*** Begin section ***

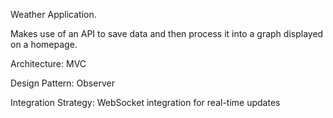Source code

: Weather Application.

Makes use of an API to save data and then process it into a graph displayed on a homepage.

Architecture: MVC

Design Pattern: Observer

Integration Strategy: WebSocket integration for real-time updates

*** End section ***

Task item:
Please copy the lines exactly, starting with the line that contains "Architecture: MVC" and going on through the last line.

Answer to this task:
Architecture: MVC

Design Pattern: Observer

Integration Strategy: WebSocket integration for real-time updates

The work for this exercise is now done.